→ DATASET EXTRACT:
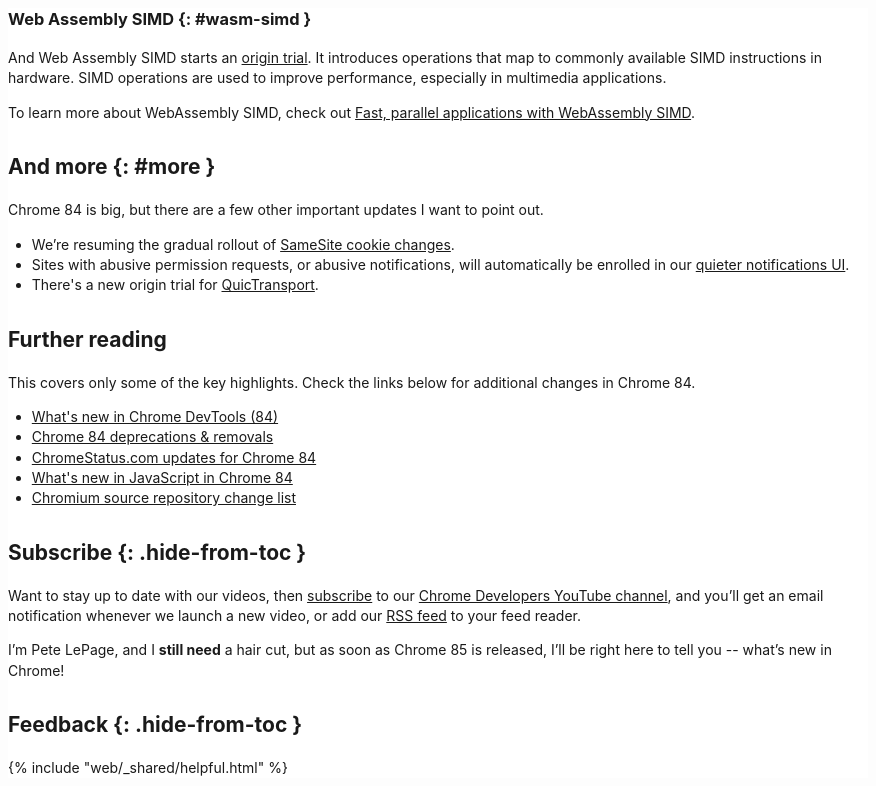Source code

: <div class="clearfix"></div>

### Web Assembly SIMD {: #wasm-simd }

<video autoplay loop muted class="attempt-right">
  <source src="/web/updates/images/2020/07/hand.mp4" type="video/mp4">
</video>

And Web Assembly SIMD starts an [origin trial][ot-simd]. It introduces
operations that map to commonly available SIMD instructions in hardware. SIMD
operations are used to improve performance, especially in multimedia
applications.

To learn more about WebAssembly SIMD, check out
[Fast, parallel applications with WebAssembly SIMD](https://v8.dev/features/simd).

<div class="clearfix"></div>

## And more {: #more }

Chrome 84 is big, but there are a few other important updates I want to point
out.

* We’re resuming the gradual rollout of [SameSite cookie changes][cr-blog-sscookie].
* Sites with abusive permission requests, or abusive notifications, will
  automatically be enrolled in our [quieter notifications UI][cr-blog-quieter].
* There's a new origin trial for [QuicTransport](https://web.dev/quictransport/).

## Further reading

This covers only some of the key highlights. Check the links below for
additional changes in Chrome 84.

* [What's new in Chrome DevTools (84)](/web/updates/2020/05/devtools)
* [Chrome 84 deprecations & removals](/web/updates/2020/05/chrome-84-deps-rems)
* [ChromeStatus.com updates for Chrome 84](https://www.chromestatus.com/features#milestone%3D84)
* [What's new in JavaScript in Chrome 84](https://v8.dev/blog/v8-release-84)
* [Chromium source repository change list](https://chromium.googlesource.com/chromium/src/+log/83.0.4103.64..84.0.4147.92)

## Subscribe {: .hide-from-toc }

Want to stay up to date with our videos, then [subscribe](https://goo.gl/6FP1a5)
to our [Chrome Developers YouTube channel](https://www.youtube.com/user/ChromeDevelopers/),
and you’ll get an email notification whenever we launch a new video, or add our
[RSS feed](/web/shows/rss.xml) to your feed reader.

I’m Pete LePage, and I **still need** a hair cut, but as soon as Chrome 85 is
released, I’ll be right here to tell you -- what’s new in Chrome!

## Feedback {: .hide-from-toc }

{% include "web/_shared/helpful.html" %}


[ot-simd]: https://developers.chrome.com/origintrials/#/view_trial/-4708513410415853567
[cr-blog-sscookie]: https://blog.chromium.org/2020/05/resuming-samesite-cookie-changes-in-july.html
[cr-blog-quieter]: https://blog.chromium.org/2020/05/protecting-chrome-users-from-abusive.html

→ THE TASK: Retype the data above verbatim, minus images.

→ OUTPUT BELOW:
Source code

: <div class="clearfix"></div>

### Web Assembly SIMD {: #wasm-simd }

<video autoplay loop muted class="attempt-right">
  <source src="/web/updates/images/2020/07/hand.mp4" type="video/mp4">
</video>

And Web Assembly SIMD starts an [origin trial][ot-simd]. It introduces
operations that map to commonly available SIMD instructions in hardware. SIMD
operations are used to improve performance, especially in multimedia
applications.

To learn more about WebAssembly SIMD, check out
[Fast, parallel applications with WebAssembly SIMD](https://v8.dev/features/simd).

<div class="clearfix"></div>

## And more {: #more }

Chrome 84 is big, but there are a few other important updates I want to point
out.

* We’re resuming the gradual rollout of [SameSite cookie changes][cr-blog-sscookie].
* Sites with abusive permission requests, or abusive notifications, will
  automatically be enrolled in our [quieter notifications UI][cr-blog-quieter].
* There's a new origin trial for [QuicTransport](https://web.dev/quictransport/).

## Further reading

This covers only some of the key highlights. Check the links below for
additional changes in Chrome 84.

* [What's new in Chrome DevTools (84)](/web/updates/2020/05/devtools)
* [Chrome 84 deprecations & removals](/web/updates/2020/05/chrome-84-deps-rems)
* [ChromeStatus.com updates for Chrome 84](https://www.chromestatus.com/features#milestone%3D84)
* [What's new in JavaScript in Chrome 84](https://v8.dev/blog/v8-release-84)
* [Chromium source repository change list](https://chromium.googlesource.com/chromium/src/+log/83.0.4103.64..84.0.4147.92)

## Subscribe {: .hide-from-toc }

Want to stay up to date with our videos, then [subscribe](https://goo.gl/6FP1a5)
to our [Chrome Developers YouTube channel](https://www.youtube.com/user/ChromeDevelopers/),
and you’ll get an email notification whenever we launch a new video, or add our
[RSS feed](/web/shows/rss.xml) to your feed reader.

I’m Pete LePage, and I **still need** a hair cut, but as soon as Chrome 85 is
released, I’ll be right here to tell you -- what’s new in Chrome!

## Feedback {: .hide-from-toc }

{% include "web/_shared/helpful.html" %}


[ot-simd]: https://developers.chrome.com/origintrials/#/view_trial/-4708513410415853567
[cr-blog-sscookie]: https://blog.chromium.org/2020/05/resuming-samesite-cookie-changes-in-july.html
[cr-blog-quieter]: https://blog.chromium.org/2020/05/protecting-chrome-users-from-abusive.html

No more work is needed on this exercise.